Validação cruzada inter-modelos (Cross-Model Validation): Os resultados e as elasticidades gerados para o contexto brasileiro foram testados e validados metodologicamente em relação às predições originais de Acemoglu (2025) para economias maduras e aos parâmetros de Cazzaniga et al. (2024) para mercados emergentes, garantindo consistência teórica internacional.
Outras Limitações Metodológicas
Defasagem estrutural da matriz insumo-produto: A utilização dos pesos de valor adicionado baseados na Tabela de Recursos e Usos (TRU) de 2019 estabelece uma premissa de estabilidade na composição intersetorial da economia brasileira. Mudanças estruturais ocorridas na composição pós-pandêmica não estão integralmente capturadas devido à defasagem estatística de publicação da matriz.
Agregação macroeconômica elevada: O modelo opera no nível de agregação de 12 grandes seções do Sistema de Contas Nacionais do IBGE. Essa restrição impede a observação de assimetrias e dinâmicas tecnológicas profundas existentes entre subsetores mais granulares dentro de um mesmo segmento (por exemplo, a heterogeneidade entre o comércio varejista tradicional e o comércio eletrônico de alta tecnologia).
Adoção de medidas indiretas (proxies) para o capital: A intensidade de exposição de ativos fixos e infraestrutura produtiva baseia-se nos índices de patentes do USPTO compilados por Webb (2020).
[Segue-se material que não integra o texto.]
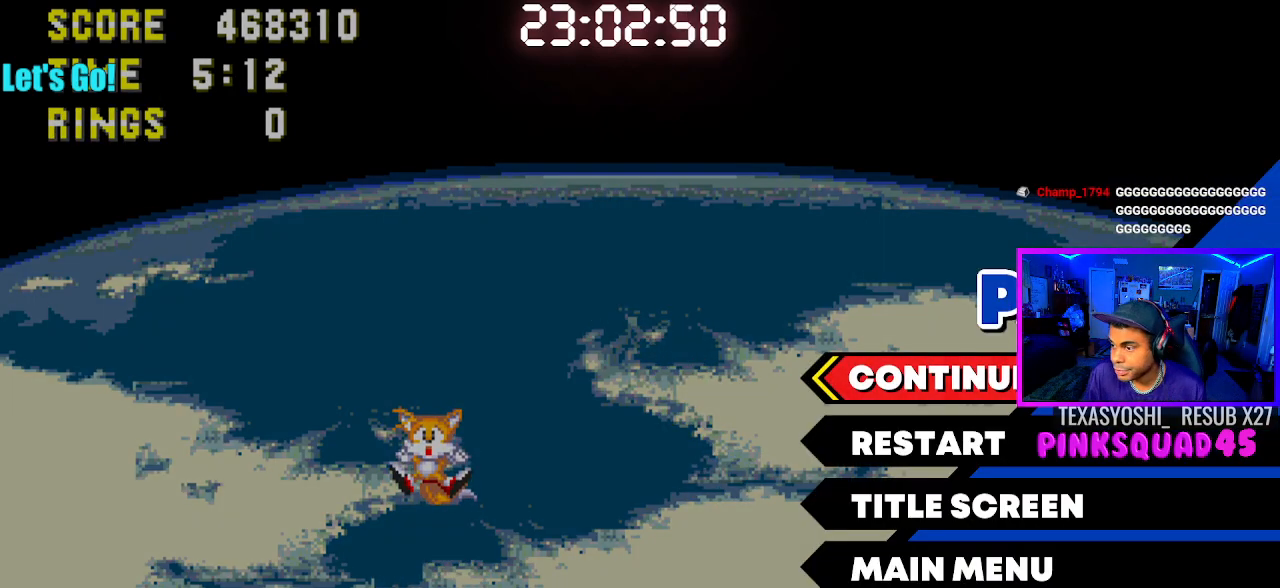
{"buttons": ["DPAD_UP"], "left_stick": "center", "right_stick": "center", "events": [[150, "DPAD_DOWN", "down"], [283, "DPAD_DOWN", "up"], [417, "DPAD_UP", "down"]]}
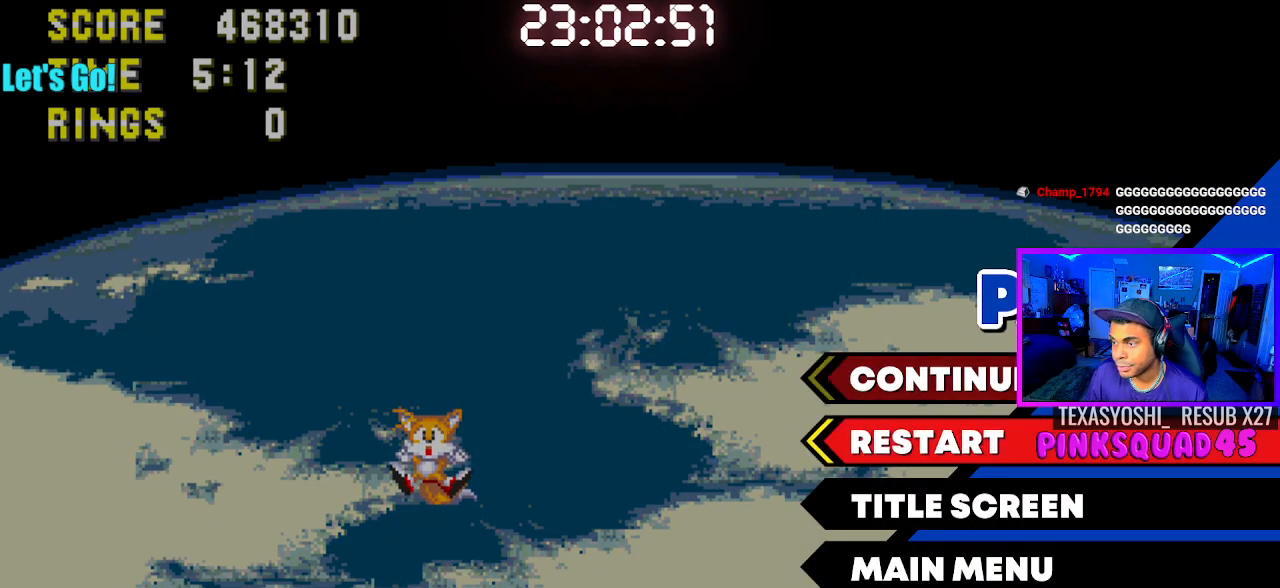
{"buttons": [], "left_stick": "center", "right_stick": "center", "events": [[17, "CROSS", "down"], [33, "DPAD_UP", "up"], [183, "CROSS", "up"], [217, "CROSS", "down"], [350, "CROSS", "up"]]}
Essa abordagem atua como uma aproximação do direcionamento dos investimentos em inovação industrial, não constituindo uma mensuração direta do estoque de bens de capital físico efetivamente instalado no parque industrial brasileiro.
Calibração por parâmetros globais: Devido à escassez de dados experimentais de produtividade de IA específicos para firmas de países em desenvolvimento, os parâmetros de ganho de eficiência do capital e teto de substituição de tarefas baseiam-se na literatura econômica focada nos Estados Unidos e na Europa, assumindo uma capacidade de absorção homogênea.
Uso de Software
Python 3.9, Jupyter Notebook e Claude Code para estimação dos efeitos da IA na economia brasileira, bem como a decomposição setorial dos efeitos.
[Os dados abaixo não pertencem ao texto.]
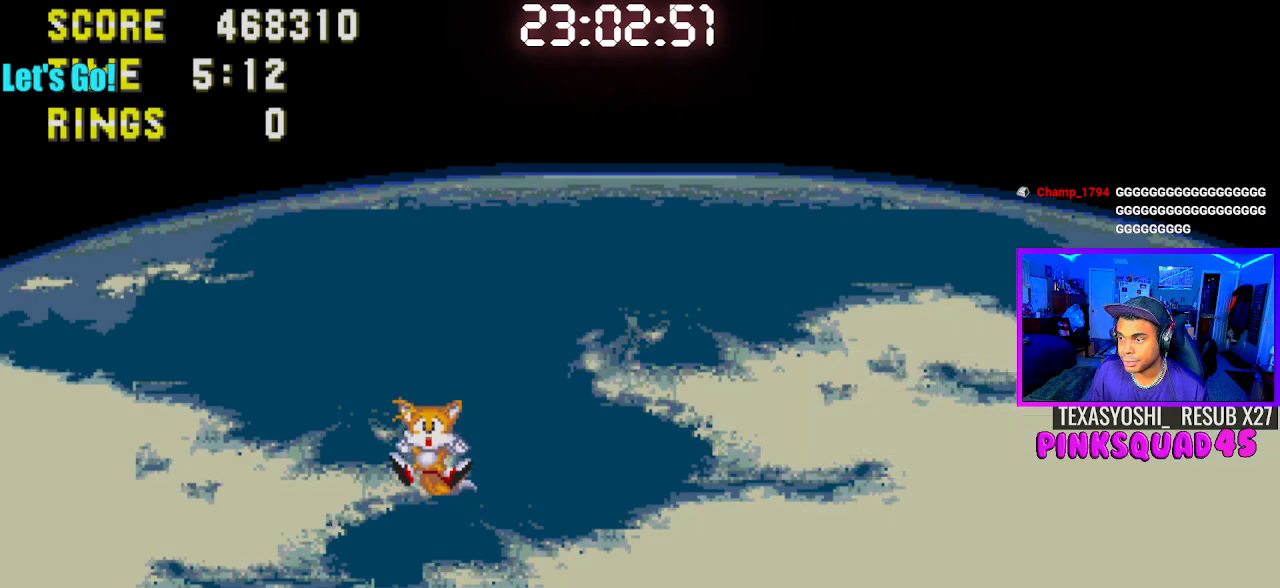
{"buttons": [], "left_stick": "center", "right_stick": "center", "events": [[333, "CROSS", "down"], [467, "CROSS", "up"]]}
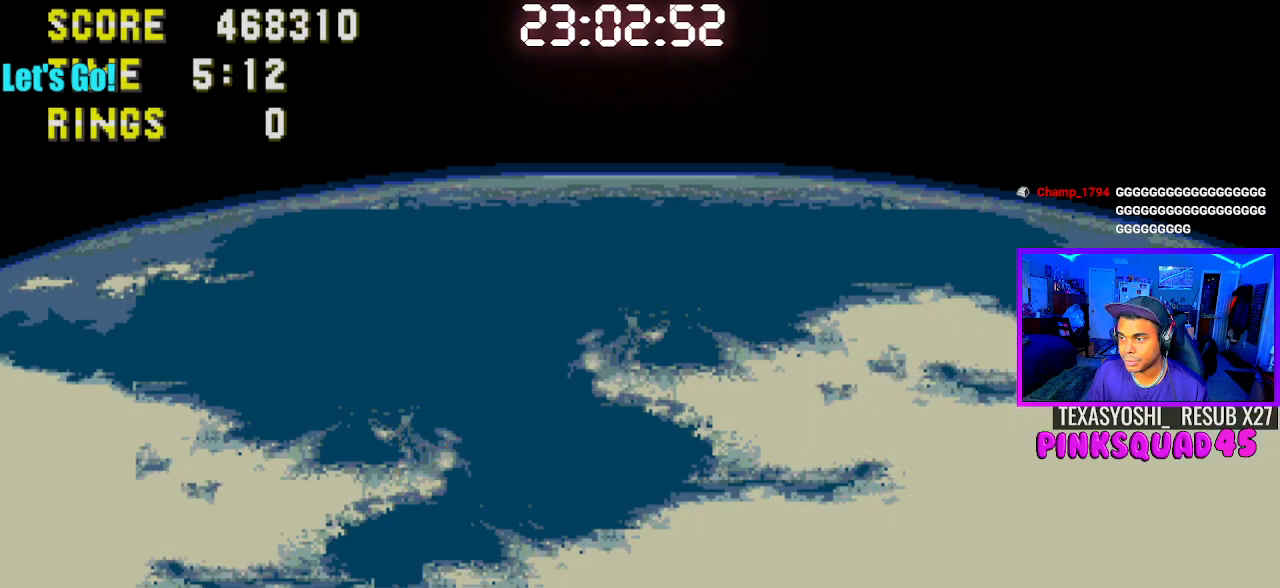
{"buttons": ["CROSS"], "left_stick": "center", "right_stick": "center", "events": [[17, "CROSS", "down"], [150, "CROSS", "up"], [250, "CROSS", "down"], [383, "CROSS", "up"], [417, "CROSS", "down"]]}
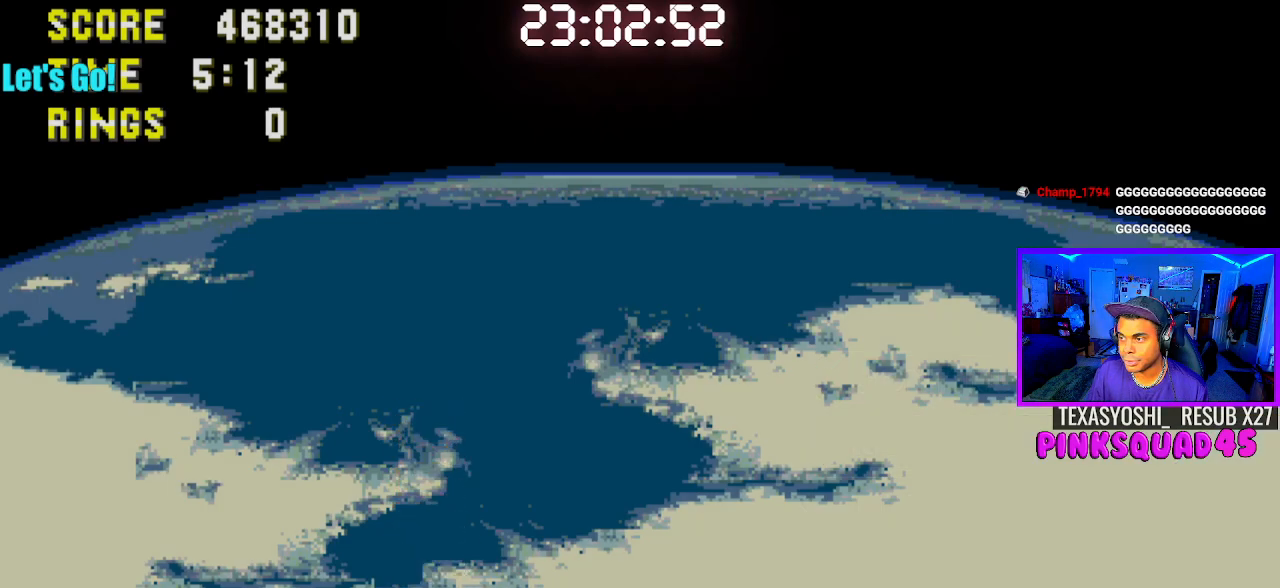
{"buttons": [], "left_stick": "center", "right_stick": "center", "events": [[50, "CROSS", "up"]]}
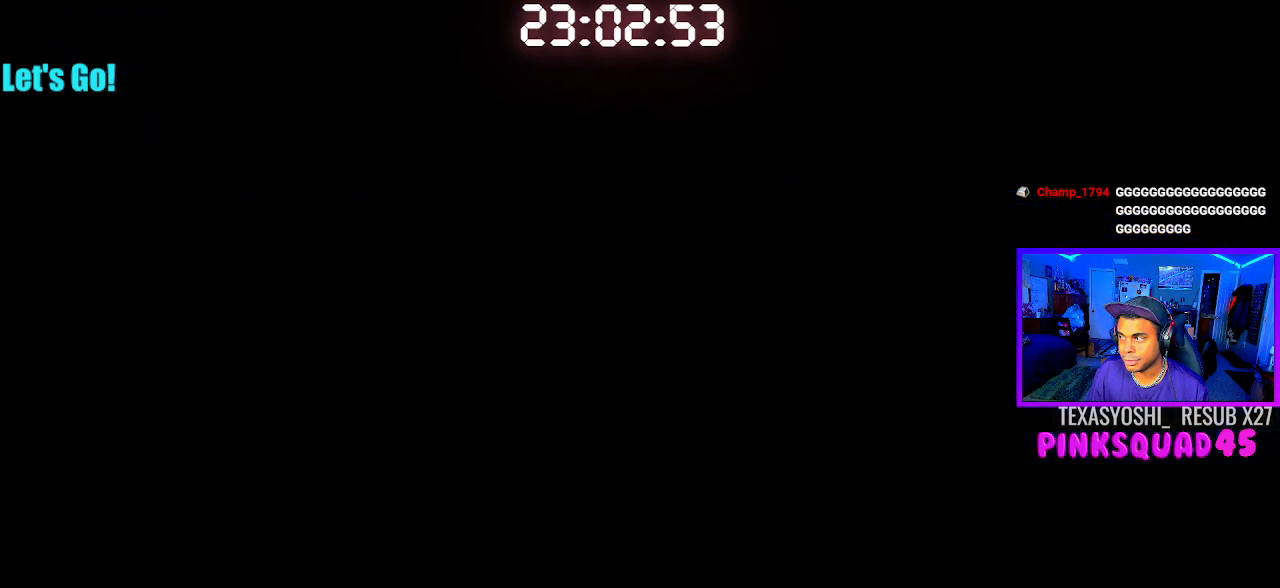
{"buttons": [], "left_stick": "center", "right_stick": "center", "events": []}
R para manipulação dos dados da PNAD Contínua e a sua compatibilização com as outras bases de dados relacionadas ao mercado de trabalho.
Suíte Google Workspace para edição de texto, planilhas e gráficos
Gemini e ChatGPT 5.3 para brainstorm e sistematização de informações.
Suite Adobe CC para diagramação e finalização de gráficos e ilustrações
Diretrizes Éticas
Esta pesquisa foi financiada pela OpenAI. Para garantir a integridade deste trabalho, os autores desenvolveram, conduziram e analisaram o estudo de forma independente, sem qualquer contribuição ou interferência da empresa, que também não influenciou ou interferiu na interpretação dos resultados.
Os autores mantêm total independência profissional e responsabilidade pelo conteúdo e conclusões deste trabalho.
Respeito à Privacidade e Confidencialidade: Os dados utilizados são de domínio público e foram obtidos de fontes acessíveis (IBGE, PNAD Contínua, AIOE), sem violar a privacidade ou a confidencialidade de qualquer indivíduo ou instituição, com metodologia replicável via repositório.
Uso Responsável de Dados Públicos: Embora os dados analisados sejam públicos, seu uso foi feito de maneira responsável e ética, com o objetivo exclusivo de pesquisa acadêmica.
Não-discriminação e Respeito à Diversidade: A pesquisa foi conduzida de maneira a respeitar a diversidade e a evitar qualquer forma de discriminação.